MH: Yeah. You know, he came out, and he stayed around my camp out [there] for awhile, and he went over to Waylon’s and Willie’s, before making that film. And he told us what he was doin’; said he wanted to know what he was tryin’ to act like!

FP: [Laughs]

MH: And so, he studied our characters.

FP: Wow!

MH: Mine, Waylon’s and Willie’s. And then, he went back and he put what he knew about Lefty Frizzell; he even cut some songs—a couple songs were Lefty’s songs that had never been released.

FP: Uh-huh!

MH: And he took those songs from the unreleased catalog of Lefty Frizzell, and went and… and he was sittin’ on a bed, singin’ one of ’em, I forget the name of it.

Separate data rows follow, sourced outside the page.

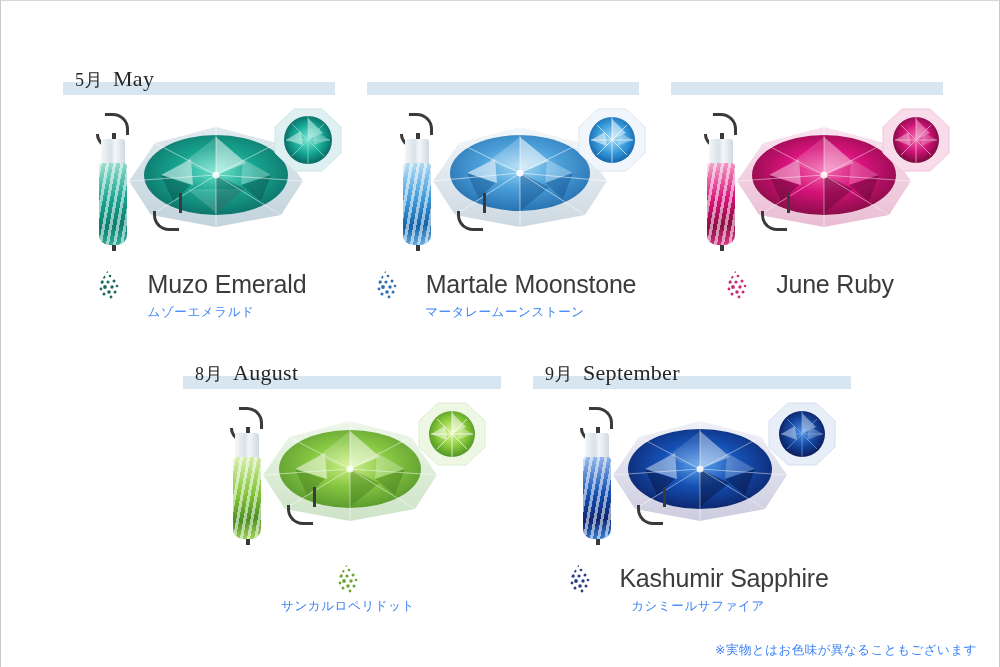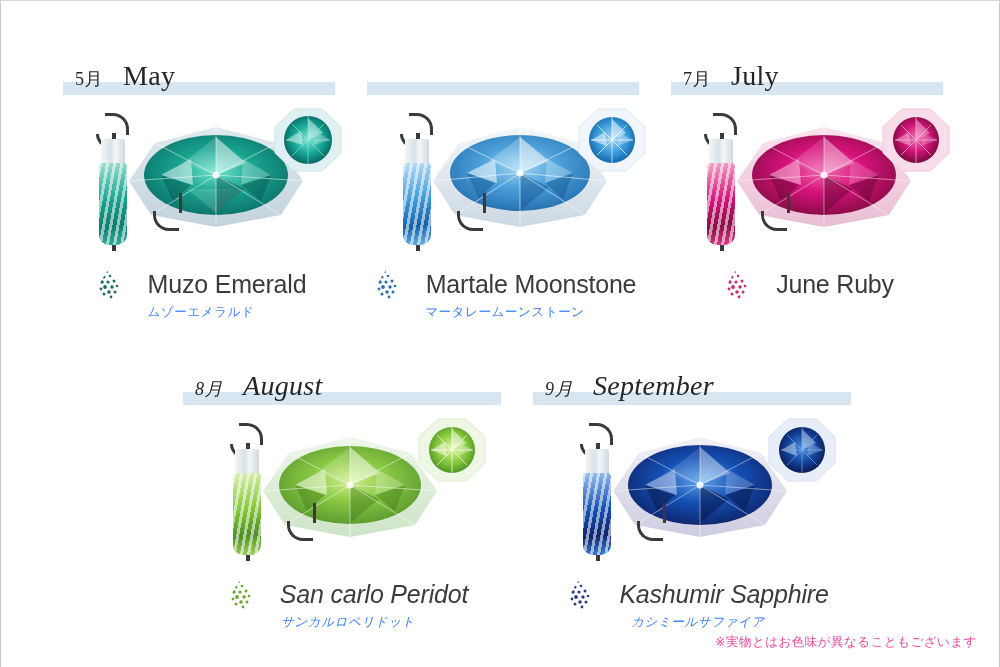"May" .hdr-en { font-size: 28px -> 22px; margin-left: 20px -> 10px }
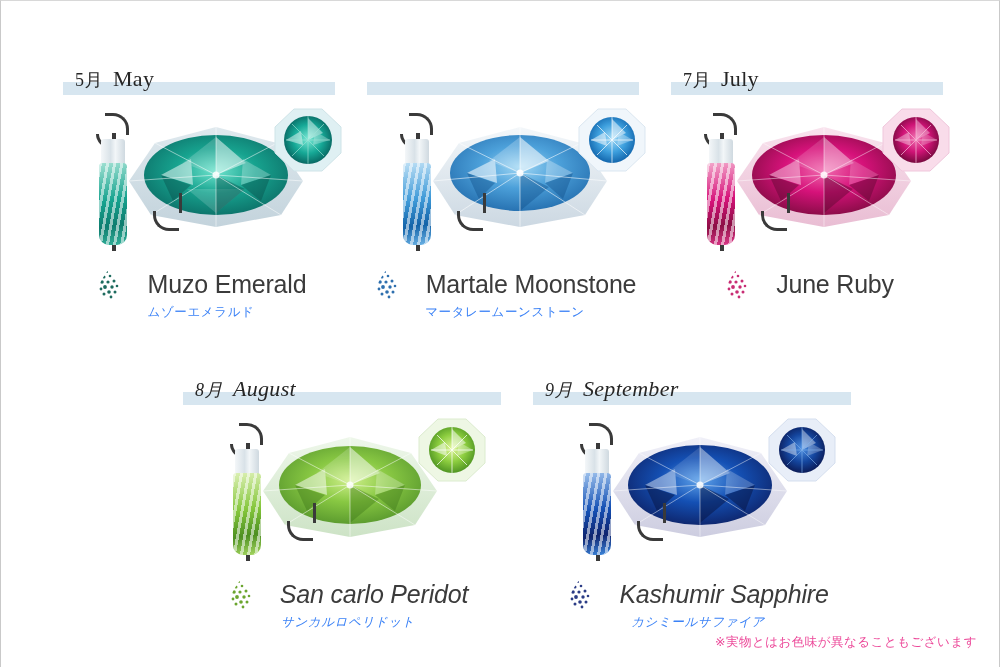"7月 July" div.hdr-text { html: <div> <span>7月</span><span>July</span> </div> -> none }
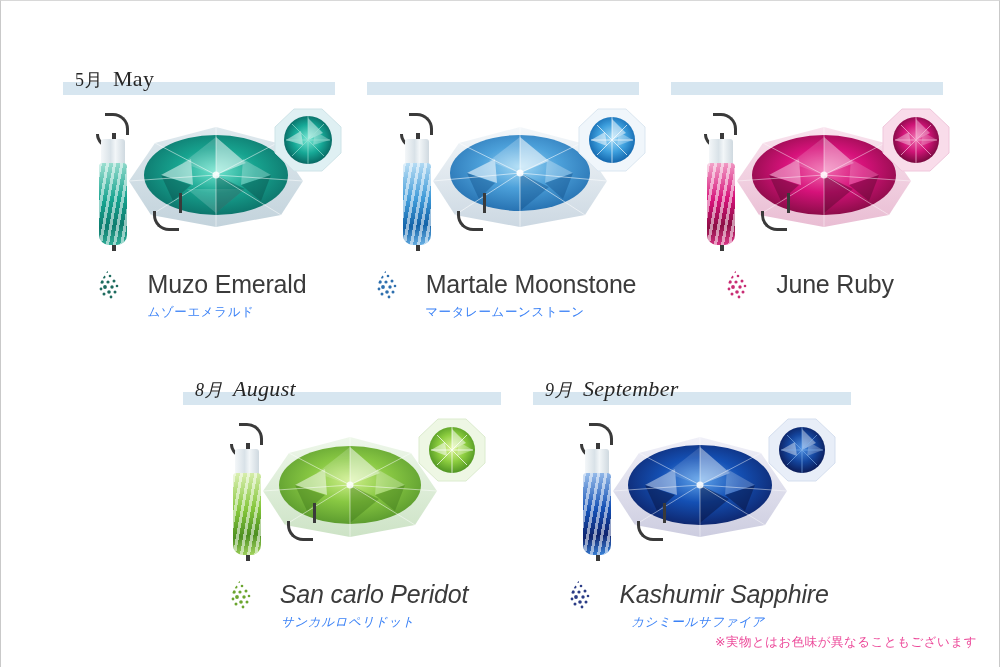"8月 August" .row-bottom { font-style: italic -> none; top: 368px -> 352px }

But he was singin’ it himself, Robert Duvall. And I think he… he probably come pretty close to the truth, you know, on that. He was whippin’ around the bottom of it, if not!

FP: Yeah, that was an unusually good performance. It’s tough to imagine somebody gettin’ that right, and he pretty much did.

MH: Well, he understood. And a lot of people may not; you probably did, there was an underlying message in that film. I mean, it was like, he had these songs, and they became hits, and he became an artist like Lefty Frizzell, we’ll say. And well, the people that recorded him at Jim Beck Studios took all of his music.

FP: Right.

MH: And that’s kinda what Tender Mercies was about. That occurred; remember, he wound up… people barely knew who he was.

FP: Yeah, and he was still making those great records right before he died—those last couple of records, I’m tryin’ to remember what they were called, but I think that’s when “I Never Go Around Mirrors” and “That’s the Way Love Goes” and all that stuff came out, was right in the last few years of his life. I mean…

MH: Oh, man, he wrote—him and Whitey…

FP: Right, Whitey Shafer.

MH: Whitey admired him, and he admired Whitey, and they wrote some wonderful songs. I actually got a song in that thing; it was the title of the album, that last album, it was called “Life’s Like Poetry.” And that was my song.

FP: That’s right, I’d forgotten that, too! Now, did you end up writing with Whitey at some point?

MH: No, we just admired each other’s writing—I hope he admired mine; I admire his—he was just close to Lefty; him and Lefty wrote together. Or else, they finished each other’s songs, I don’t know which. You know what I’m sayin’, sometimes, writers don’t write well in the same room at the same time. You know, two good writers, maybe a guy’ll have something that he can’t finish, and he’ll say, “Hey, man, why don’t you finish this for me?” I think that’s kinda the way Whitey and Lefty were: Whitey’d have an idea; he’d have it half-written, and maybe he’d help him finish it or get the melody for it right. You know, I don’t know how close they were, just as far as their writing, but I can identify different writers. I mean, I know how Lefty wrote, and I knew how Whitey wrote when he came in with that. And it was a great union, I thought.

FP: Yeah, it truly was. Well, again, I feel bad for taking up so much of your time, but is there anything you’d like to tell the folks in Athens to expect at your show?

MH: Well, I’d just say we look forward to seein’ you, we’ll try to do you a good show. We’ll probably do some of the old, and we’ve got a young Merle Haggard guitar player; his name is Benion, and he’s our showpiece, at the moment, of the band…

FP: And he’s 17?

MH: He’s gonna be 18 in December; he’s already graduated from high school, and he’s got his diploma in his hand, and he’s playin’ guitar better than his father…

FP: [Laughs]

MH: That little smartass, we’re gonna bring ‘im with us!